» **WHAT TO PRODUCE**:
Every line of the records that contains "Episódio" should be tallied, and only the resulting number returned.

» **INPUT**:
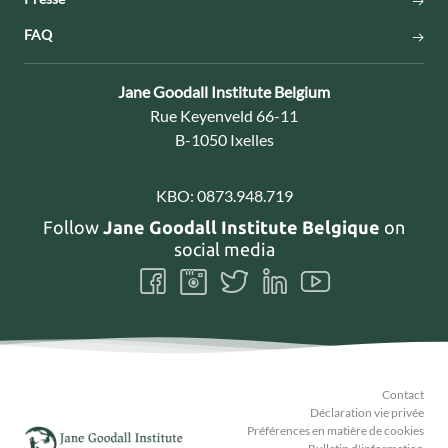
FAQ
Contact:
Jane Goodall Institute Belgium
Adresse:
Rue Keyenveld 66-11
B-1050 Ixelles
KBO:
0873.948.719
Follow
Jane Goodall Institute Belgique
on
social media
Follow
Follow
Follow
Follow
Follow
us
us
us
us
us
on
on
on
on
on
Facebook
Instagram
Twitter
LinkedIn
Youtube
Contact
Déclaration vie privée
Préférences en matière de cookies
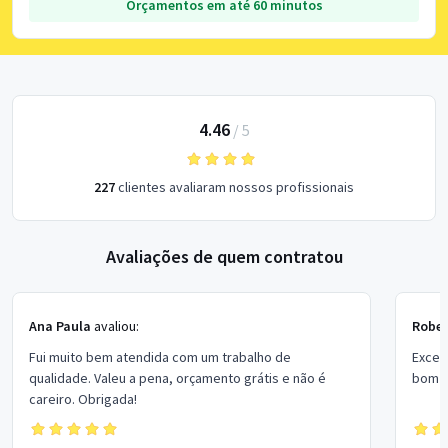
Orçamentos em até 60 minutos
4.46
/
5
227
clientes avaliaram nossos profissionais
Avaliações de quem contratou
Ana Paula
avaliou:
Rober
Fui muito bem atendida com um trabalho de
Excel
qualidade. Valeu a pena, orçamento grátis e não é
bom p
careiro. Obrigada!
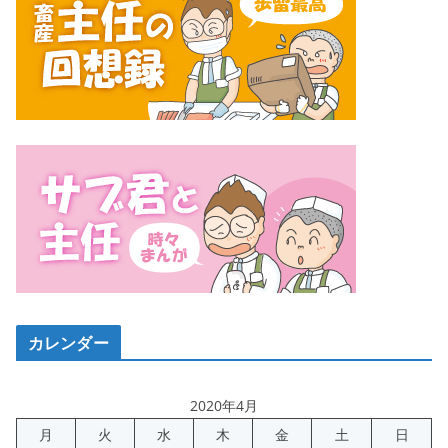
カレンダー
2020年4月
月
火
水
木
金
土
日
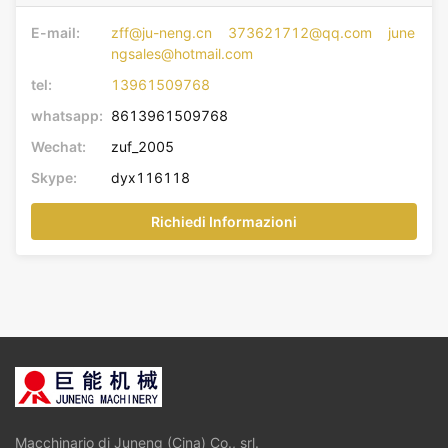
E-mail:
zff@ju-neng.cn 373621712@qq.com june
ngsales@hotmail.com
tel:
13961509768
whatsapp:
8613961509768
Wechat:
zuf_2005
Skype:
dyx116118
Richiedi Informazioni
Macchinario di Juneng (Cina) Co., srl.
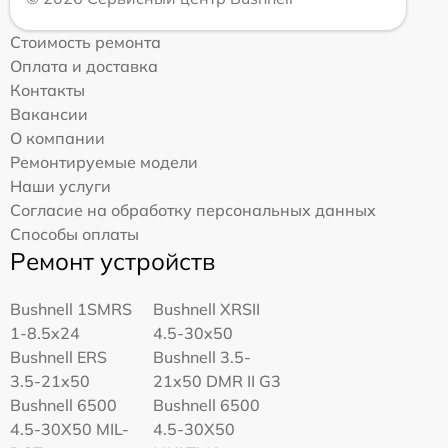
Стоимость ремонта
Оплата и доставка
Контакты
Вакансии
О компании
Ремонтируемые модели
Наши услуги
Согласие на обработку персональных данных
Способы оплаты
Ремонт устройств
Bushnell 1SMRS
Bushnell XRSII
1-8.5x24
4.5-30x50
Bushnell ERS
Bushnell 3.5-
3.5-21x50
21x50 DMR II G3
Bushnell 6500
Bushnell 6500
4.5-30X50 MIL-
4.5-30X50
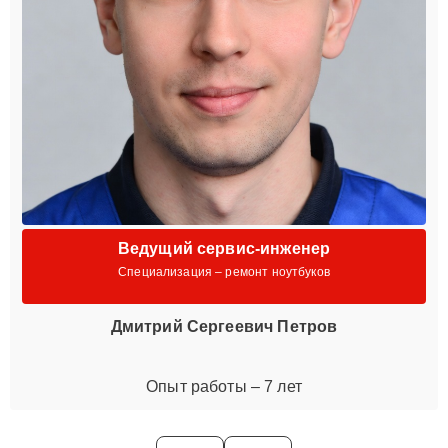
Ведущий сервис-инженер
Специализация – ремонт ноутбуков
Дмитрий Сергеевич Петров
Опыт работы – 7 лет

* * *

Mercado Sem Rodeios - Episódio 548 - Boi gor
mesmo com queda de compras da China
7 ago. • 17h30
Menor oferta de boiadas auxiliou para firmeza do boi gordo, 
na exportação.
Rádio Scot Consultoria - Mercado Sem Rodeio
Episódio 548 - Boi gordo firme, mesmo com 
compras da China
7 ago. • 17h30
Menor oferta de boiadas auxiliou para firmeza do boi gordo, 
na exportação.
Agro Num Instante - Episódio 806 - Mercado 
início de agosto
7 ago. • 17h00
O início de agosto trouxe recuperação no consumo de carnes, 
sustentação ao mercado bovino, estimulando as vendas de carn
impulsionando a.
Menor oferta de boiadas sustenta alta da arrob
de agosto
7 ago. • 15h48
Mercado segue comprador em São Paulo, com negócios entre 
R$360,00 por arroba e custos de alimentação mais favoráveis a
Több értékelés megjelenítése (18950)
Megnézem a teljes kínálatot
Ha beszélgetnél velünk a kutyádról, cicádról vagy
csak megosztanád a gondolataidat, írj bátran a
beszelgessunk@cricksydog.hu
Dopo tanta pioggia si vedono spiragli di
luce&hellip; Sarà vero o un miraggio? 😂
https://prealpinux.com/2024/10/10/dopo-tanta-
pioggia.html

» **EXERCISE RESULT**:
3